A big part of the work at the institute is to promote the sharing of ideas, materials, and processes – a vast departure from the old-school concept of “trade secrets” kept closely guarded at high-end firms. Working with the institute the Fashion Positive PLUS collaboration includes H&M, Kering, Stella McCartney, Eileen Fisher, Athleta, Loomstate, Mara Hoffman, G-Star RAW and Marks & Spencer, who are all working together to identify commonly-used high-impact “building block” materials such as yarns, dyes, and finishes.

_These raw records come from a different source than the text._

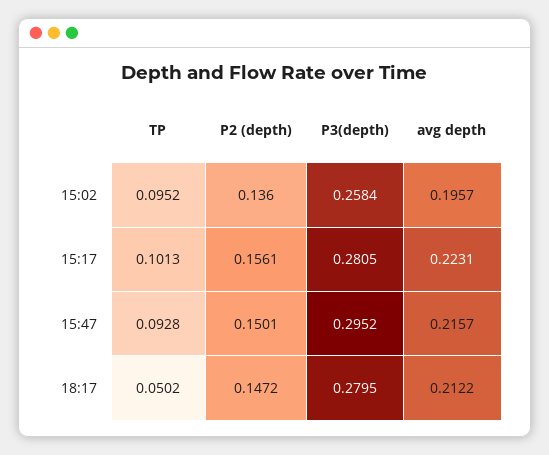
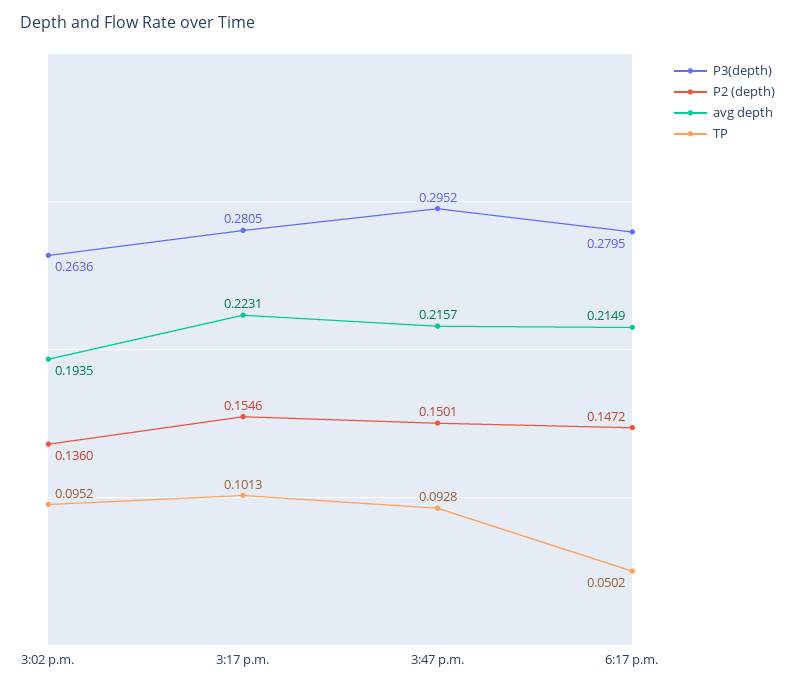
  {
    "TP": {
      "15:02": 0.0952,
      "15:17": 0.1013,
      "15:47": 0.0928,
      "18:17": 0.0502
    },
    "P2 (depth)": {
      "15:02": 0.136,
-     "15:17": 0.1561,
+     "15:17": 0.1546,
      "15:47": 0.1501,
      "18:17": 0.1472
    },
    "P3(depth)": {
-     "15:02": 0.2584,
+     "15:02": 0.2636,
      "15:17": 0.2805,
      "15:47": 0.2952,
      "18:17": 0.2795
    },
    "avg depth": {
-     "15:02": 0.1957,
+     "15:02": 0.1935,
      "15:17": 0.2231,
      "15:47": 0.2157,
-     "18:17": 0.2122
+     "18:17": 0.2149
    }
  }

This is all part of a wider trend of sharing knowledge for the greater good. After spending 10 years developing a high tech, super-efficient and new way of producing t-shirts at their factory (using organic inks and clean tech), fashion brand Teemill has taken things even further by creating the first fully circular t-shirt.
The zero waste ‘Sustainable Me’ t-shirt is made by recovering and reusing discarded organic cotton garments mixed with certified cotton and is designed to come back to Teemill once the customer is done with it, where it can be broken down and turned back into another t-shirt.
As with the rest of their products, rather than producing huge batches of t-shirts and pushing them onto consumers through advertising, they only produce clothing to order. The innovative printing presses they have make this cheaper and more efficient than bulk production which ultimately leads to excess stock.
“It’s nice that one brand might do something, or that everybody might do their bit, but sharing the technology we spent 10 years developing is key – now others can replicate it in 10 minutes,” says Mart Drake-Knight of Teemill.
And like the C2C concept, they have organised their production to recycle their t-shirts back into the exact same t-shirt. “Our products are designed to be sent back to us – we decided to see our supply chain as a connected system, instead of us just being the middle man in a linear chain of manufacturers and recyclers,” he says.
How do they do this? By rewarding customers for sending their shirts back to them – cheaper than spending money on advertising. “We pay the customer to give us a return, but from our view, we’ve just gotten free fabric,” he says. “It’s an economic trick.”
It’s all part of the same concept as the Cradle to Cradle movement:
“Certainly the hardest thing to get your head around is the fact that there is no such thing as waste,” he says. “This is not an incremental design challenge, but a whole life cycle design challenge. But with modern technologies, it’s easier than you think.”